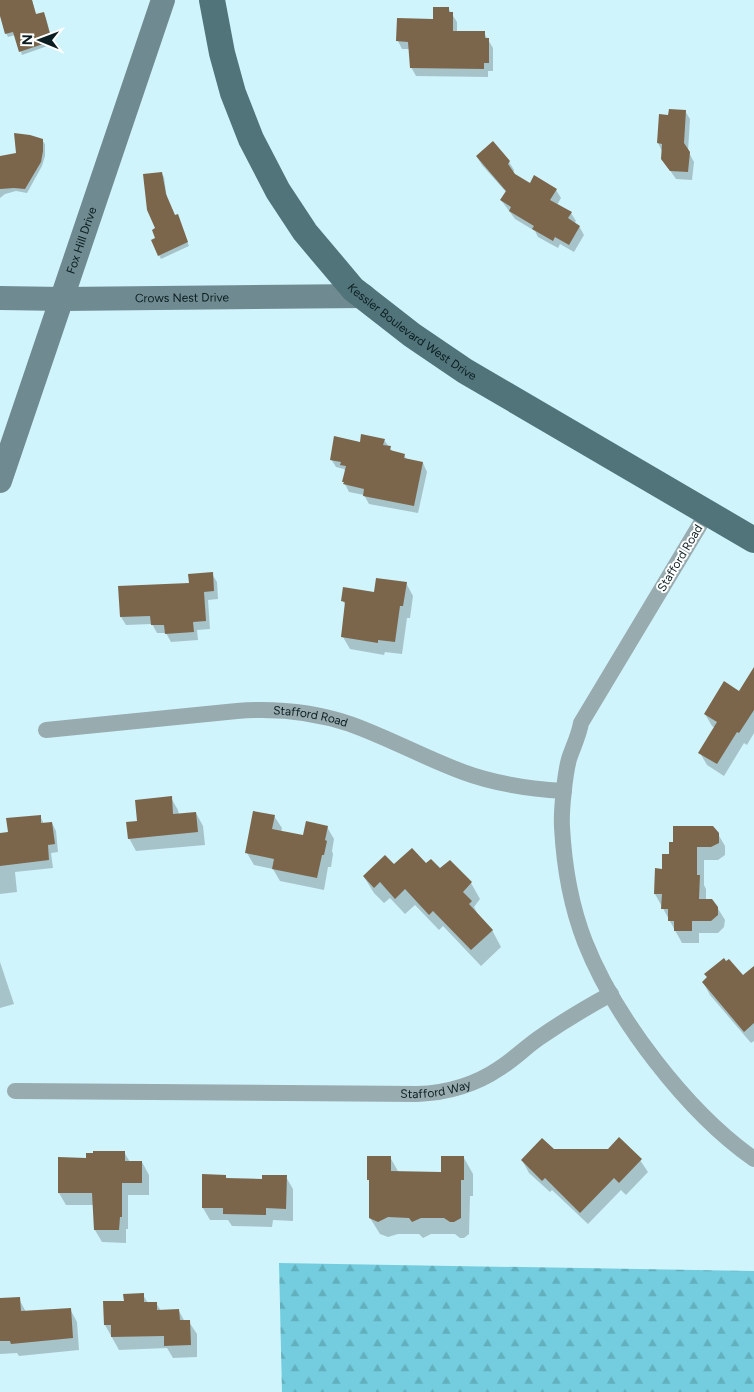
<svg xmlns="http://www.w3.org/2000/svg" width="754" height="1392" viewBox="0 0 754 1392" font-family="Figtree,sans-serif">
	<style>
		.forest { fill: url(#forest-firs) }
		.shadow { fill: #0003 }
		.building { fill: #7b664b }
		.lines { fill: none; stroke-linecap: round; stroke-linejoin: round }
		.street { stroke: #98abaf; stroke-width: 16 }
		.secondary { stroke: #6f8b91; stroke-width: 24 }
		.primary { stroke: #51747b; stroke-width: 26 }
		.labels { text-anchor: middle; stroke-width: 4; stroke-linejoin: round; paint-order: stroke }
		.street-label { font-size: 12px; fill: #0b1d20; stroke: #fff }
	</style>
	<defs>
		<pattern id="forest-firs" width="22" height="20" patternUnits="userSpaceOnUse" patternTransform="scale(1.25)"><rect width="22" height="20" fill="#73cdde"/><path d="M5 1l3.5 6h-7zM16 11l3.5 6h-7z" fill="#62b0be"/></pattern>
	</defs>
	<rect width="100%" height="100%" fill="#d0f4fc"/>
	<polygon class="forest" points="279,1263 754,1271 754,1392 282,1392"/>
	<g class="shadow">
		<polygon points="0,0 32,0 36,15 44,14 46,18 53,44 22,55 15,35 8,37 6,33 0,11"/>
		<polygon points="448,8 457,22 457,33 484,33 493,48 493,71 488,71 488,77 416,76 411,67 410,49 402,49 398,41 398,20 434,20"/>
		<polygon points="685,111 690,119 688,151 694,162 692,180 676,179 662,159 662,151 658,143 669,116"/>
		<polygon points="42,140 45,144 45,156 42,166 27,193 16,191 5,194 0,198 0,157 17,154"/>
		<polygon points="477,157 509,162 514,170 513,173 530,184 556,190 561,198 557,205 571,213 576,221 574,224 579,226 584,235 574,252 560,244 558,248 538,237 535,231 515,219 501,200 506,192 482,165"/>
		<polygon points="161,173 164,177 167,199 175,217 179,219 189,246 161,259 159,255 156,229"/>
		<polygon points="384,440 393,452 404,455 407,460 423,463 427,472 418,513 369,504 364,495 349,492 344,482 346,472 344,469 336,467 331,459 361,443"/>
		<polygon points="212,574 217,582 218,599 208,600 210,629 197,630 198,640 171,642 166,633 157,633 152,624 126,625 121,617"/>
		<polygon points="406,583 413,596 410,618 407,618 402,654 385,652 384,655 350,649 343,637 346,606 343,601"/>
		<polygon points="754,677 754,733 747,745 744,743 724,776 707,765 700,753 715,728 712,726 705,714 740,693"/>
		<polygon points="171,798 178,810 179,815 196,813 203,826 205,845 136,851 129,838 138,822"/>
		<polygon points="40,816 44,824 52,823 56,831 58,852 51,853 53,868 15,872 17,892 0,894 0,834 9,833"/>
		<polygon points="274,816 282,828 281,832 304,837 327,827 334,839 332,851 333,854 331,867 328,867 324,890 280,881 273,869 254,865 247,853"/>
		<polygon points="718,834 725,846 725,855 718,860 704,860 704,885 706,889 706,901 717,907 725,920 724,927 718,933 699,933 699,943 682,943 655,894 663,870 670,855"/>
		<polygon points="426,865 471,883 480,899 474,907 480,918 492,930 501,947 481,966 443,926 439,930 415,905 405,914 390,898 384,903 374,893 364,877 394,866"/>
		<polygon points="0,962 14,1004 0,1008"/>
		<polygon points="754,975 754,1041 751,1043 710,995 703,982 708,978"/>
		<polygon points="124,1152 130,1162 142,1162 149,1175 149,1195 128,1195 128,1229 126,1229 126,1243 102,1242 95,1230 94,1205 66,1205 59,1193 87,1159"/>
		<polygon points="390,1157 399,1173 442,1174 464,1158 473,1174 473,1196 470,1196 469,1234 464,1238 460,1238 455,1234 431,1234 423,1238 419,1234 398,1234 388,1237 380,1234 370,1218 371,1184 368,1179"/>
		<polygon points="522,1160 640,1160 648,1172 626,1195 621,1190 588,1224 552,1190 550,1192 529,1173"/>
		<polygon points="225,1176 228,1180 264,1180 286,1177 293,1189 293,1221 273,1220 272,1227 232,1226 228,1220 210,1220 203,1208"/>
		<polygon points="143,1295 148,1303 156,1303 161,1311 179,1311 185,1322 189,1322 197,1334 197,1357 173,1358 167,1348 119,1350 105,1325 125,1302"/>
		<polygon points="19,1299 26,1312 70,1309 77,1322 79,1350 19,1356 17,1353 0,1354 0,1300"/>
	</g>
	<g class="building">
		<polygon points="0,0 32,0 36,14 44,12 52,41 19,52 13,32 5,34 0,16"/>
		<polygon points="433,7 449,7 449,12 453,12 453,31 485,31 485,38 489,38 489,63 484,63 484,69 410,68 408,42 396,41 397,18 433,19"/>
		<polygon points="669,109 686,110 684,143 690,152 688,172 670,171 661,159 662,144 657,143 659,114 668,115"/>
		<polygon points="14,133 30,135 43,139 43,151 41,162 25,189 14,188 0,189 0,156 16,153"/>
		<polygon points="493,141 510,161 508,164 515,174 530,183 534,175 557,189 550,200 572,212 568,218 580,226 569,245 555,237 553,241 532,229 534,226 509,211 511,207 500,200 506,191 476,156"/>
		<polygon points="162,172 166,194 175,215 178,214 188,242 158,256 151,240 155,238 152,230 155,228 147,210 143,174"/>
		<polygon points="361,434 385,439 383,445 391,446 390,450 405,454 404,458 423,462 414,506 363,496 364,489 343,484 344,482 342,482 346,466 340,465 341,462 330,460 334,436 360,442"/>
		<polygon points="213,572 214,591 204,592 206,621 193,622 194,632 165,634 164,625 151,625 150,616 120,617 118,586 189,583 188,574"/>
		<polygon points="376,578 407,582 403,606 400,606 395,642 378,640 378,643 341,637 345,602 341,601 343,587 374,592"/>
		<polygon points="754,667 754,710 739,733 737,732 717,764 698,753 717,722 704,714 724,681 739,691"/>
		<polygon points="172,796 173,814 196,812 198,832 128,839 126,822 137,821 135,800"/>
		<polygon points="253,811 275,815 272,829 303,835 306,821 328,826 325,840 327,841 324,855 322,855 317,878 272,869 274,859 245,853"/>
		<polygon points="41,815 41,823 52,822 55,844 48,845 49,860 0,866 0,833 8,832 6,818"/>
		<polygon points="673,826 713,826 719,833 719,843 711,847 697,847 697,875 700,875 699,899 712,899 718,907 718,915 711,921 692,921 692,931 674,931 674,921 668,921 668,909 661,909 662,894 654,894 655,868 662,869 662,854 669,854 669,842 673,842"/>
		<polygon points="412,848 426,863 431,859 440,868 450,860 472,882 463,892 472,901 469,904 493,930 471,950 433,911 429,915 405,889 395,899 380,882 374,888 363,876 385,855 394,864"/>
		<polygon points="724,958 726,961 729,959 743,975 754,966 754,1023 744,1032 702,982 707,977 704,974"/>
		<polygon points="619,1137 642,1159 619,1183 614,1178 580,1213 545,1178 542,1181 521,1160 542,1138 554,1149 608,1149"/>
		<polygon points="93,1151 125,1151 125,1161 142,1161 142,1183 122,1183 122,1217 120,1217 119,1230 94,1230 92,1193 58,1193 58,1157 86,1158 86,1153 93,1153"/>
		<polygon points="367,1156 391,1156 391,1171 441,1172 441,1156 464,1156 464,1180 461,1180 461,1218 454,1222 450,1222 444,1218 421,1218 412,1222 409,1218 388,1217 378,1222 369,1218 369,1180 367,1180"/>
		<polygon points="202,1174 226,1175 226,1178 262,1179 262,1175 287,1175 286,1209 266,1208 266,1215 223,1214 223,1208 202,1208"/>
		<polygon points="144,1293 144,1302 157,1302 157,1310 179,1309 180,1320 190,1320 191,1345 164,1346 164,1336 111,1337 111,1325 104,1325 103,1301 124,1301 123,1294"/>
		<polygon points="20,1297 21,1311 71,1308 73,1338 11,1344 10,1341 0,1341 0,1298"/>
	</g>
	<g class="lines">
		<g class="street">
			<path d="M707,513L581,723C579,735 573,747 569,759C565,774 561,811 562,827C564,865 571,906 585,942C615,1018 687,1112 754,1159"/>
			<path id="s1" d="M46,730L237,711C275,708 314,712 350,724C389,738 425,758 463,772C495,784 531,789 564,791"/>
			<path id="s2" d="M15,1091L417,1094C447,1093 475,1085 500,1068C514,1059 526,1047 539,1038C562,1022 587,1007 611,994"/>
		</g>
		<g class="secondary">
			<path id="s3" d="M0,298L62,299L364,296"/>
			<path id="s4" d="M0,481L163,0"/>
		</g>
		<path class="primary" id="s5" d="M212,0L222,53L233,93L251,139L278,191L305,232L353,289L412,335L465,371L754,540"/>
	</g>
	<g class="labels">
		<g class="street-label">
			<text dy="4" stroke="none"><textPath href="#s4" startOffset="254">Fox Hill Drive</textPath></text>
			<text dy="4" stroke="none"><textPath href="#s3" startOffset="182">Crows Nest Drive</textPath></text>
			<text dy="4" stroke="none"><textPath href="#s5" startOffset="400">Kessler Boulevard West Drive</textPath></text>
			<text transform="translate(680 558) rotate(-59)" y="4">Stafford Road</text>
			<text dy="4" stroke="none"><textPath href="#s1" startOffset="266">Stafford Road</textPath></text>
			<text dy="4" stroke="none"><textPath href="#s2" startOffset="421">Stafford Way</textPath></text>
		</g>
	</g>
	<g transform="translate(40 40) rotate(271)" stroke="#ffffff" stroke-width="4" paint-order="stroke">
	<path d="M0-4L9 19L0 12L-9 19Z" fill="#0b1d20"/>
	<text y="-8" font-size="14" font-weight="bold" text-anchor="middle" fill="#0b1d20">N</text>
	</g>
</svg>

----------------

## Directions for this task:
Go through the data, and copy each line in which the word "lines" appears.

## Answer section:
		.lines { fill: none; stroke-linecap: round; stroke-linejoin: round }
	<g class="lines">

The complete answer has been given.